• The task: Please repeat the whole listing exactly, but leave out any picture it holds.
[Provided records]
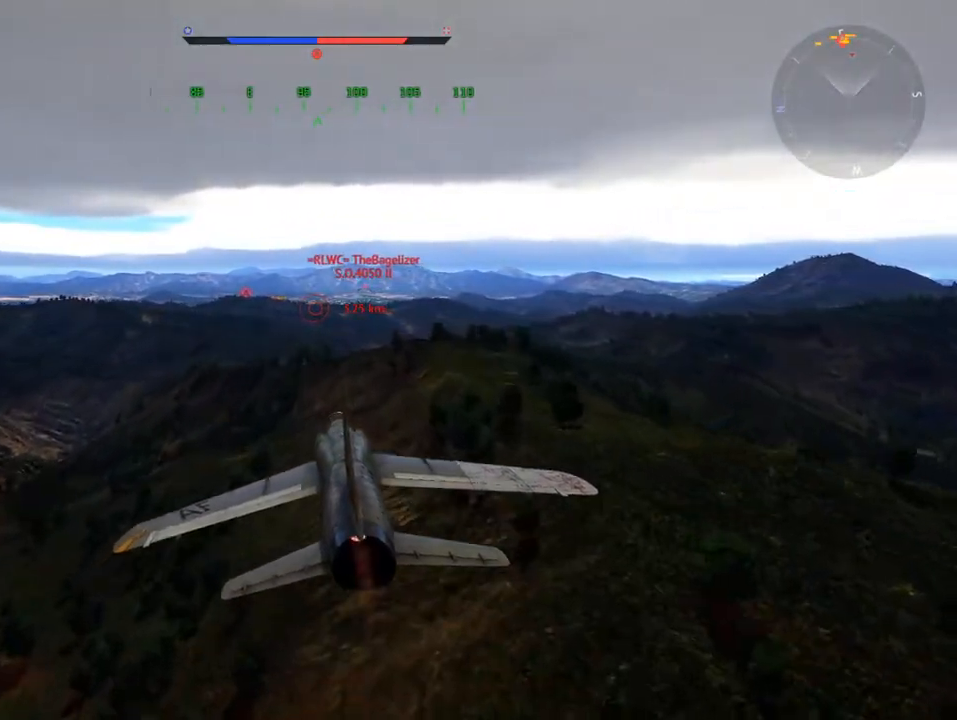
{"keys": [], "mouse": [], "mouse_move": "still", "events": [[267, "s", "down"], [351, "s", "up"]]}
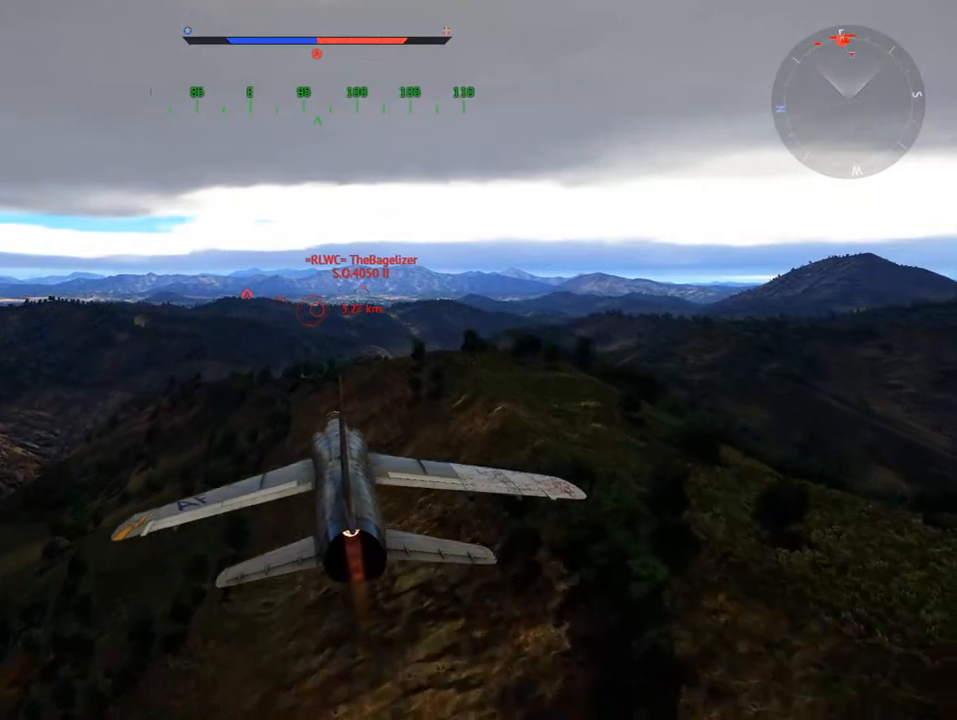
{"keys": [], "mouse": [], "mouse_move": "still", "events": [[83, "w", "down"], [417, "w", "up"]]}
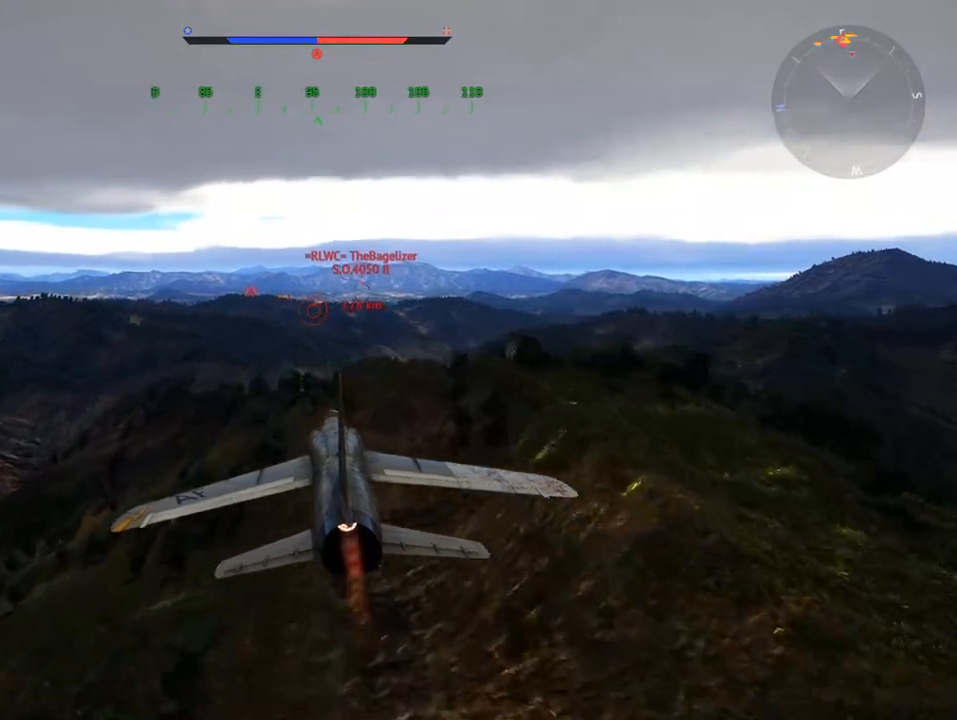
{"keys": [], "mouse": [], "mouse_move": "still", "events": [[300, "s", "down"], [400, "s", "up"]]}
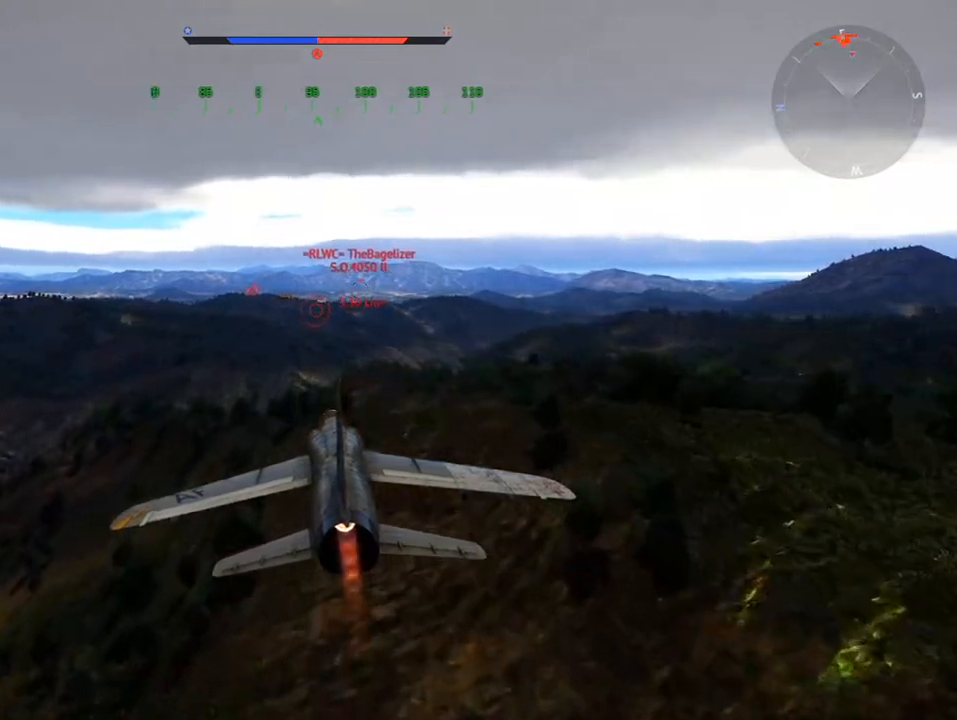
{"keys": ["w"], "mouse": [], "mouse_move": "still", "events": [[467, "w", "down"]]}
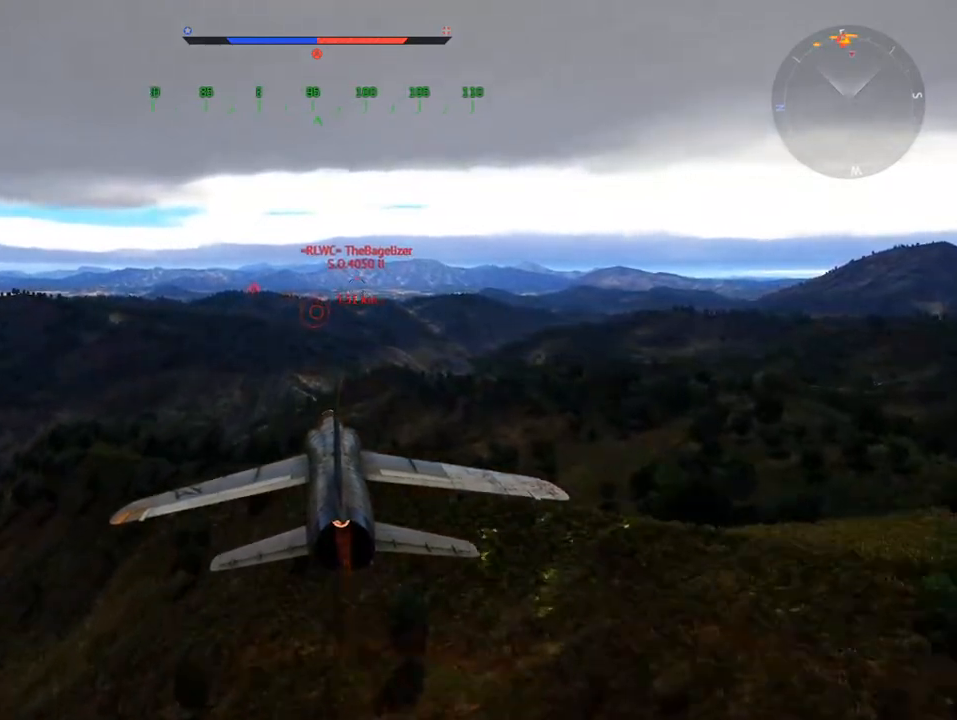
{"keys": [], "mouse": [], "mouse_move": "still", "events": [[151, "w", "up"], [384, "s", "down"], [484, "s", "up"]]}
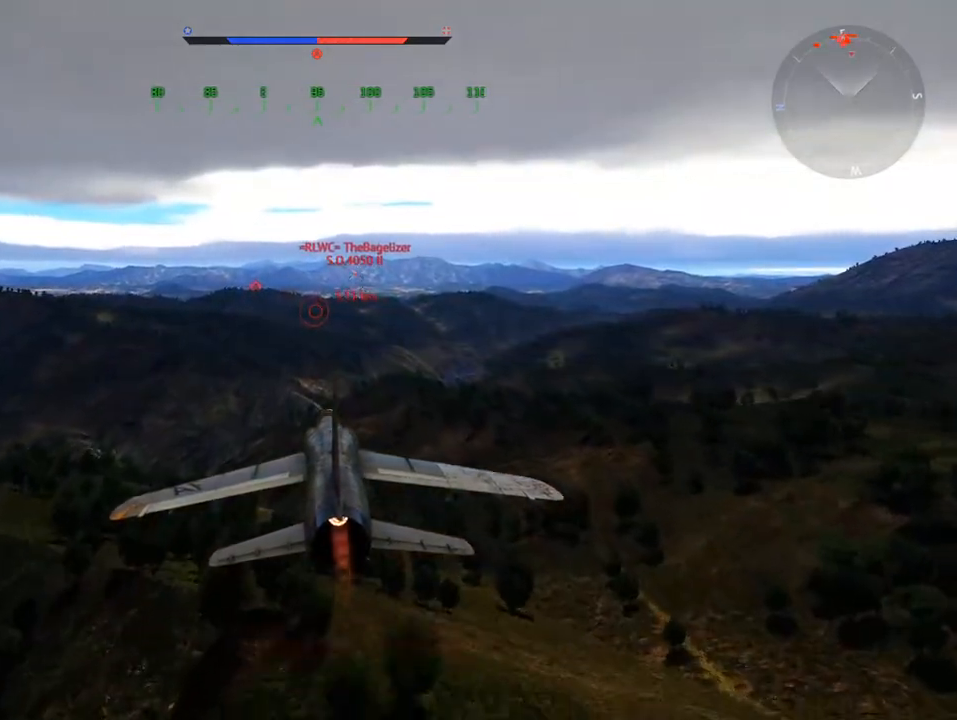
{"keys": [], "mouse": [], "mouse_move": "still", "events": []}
[/Provided records]
• Answer area:
{"keys": [], "mouse": [], "mouse_move": "still", "events": [[267, "s", "down"], [351, "s", "up"]]}
{"keys": [], "mouse": [], "mouse_move": "still", "events": [[83, "w", "down"], [417, "w", "up"]]}
{"keys": [], "mouse": [], "mouse_move": "still", "events": [[300, "s", "down"], [400, "s", "up"]]}
{"keys": ["w"], "mouse": [], "mouse_move": "still", "events": [[467, "w", "down"]]}
{"keys": [], "mouse": [], "mouse_move": "still", "events": [[151, "w", "up"], [384, "s", "down"], [484, "s", "up"]]}
{"keys": [], "mouse": [], "mouse_move": "still", "events": []}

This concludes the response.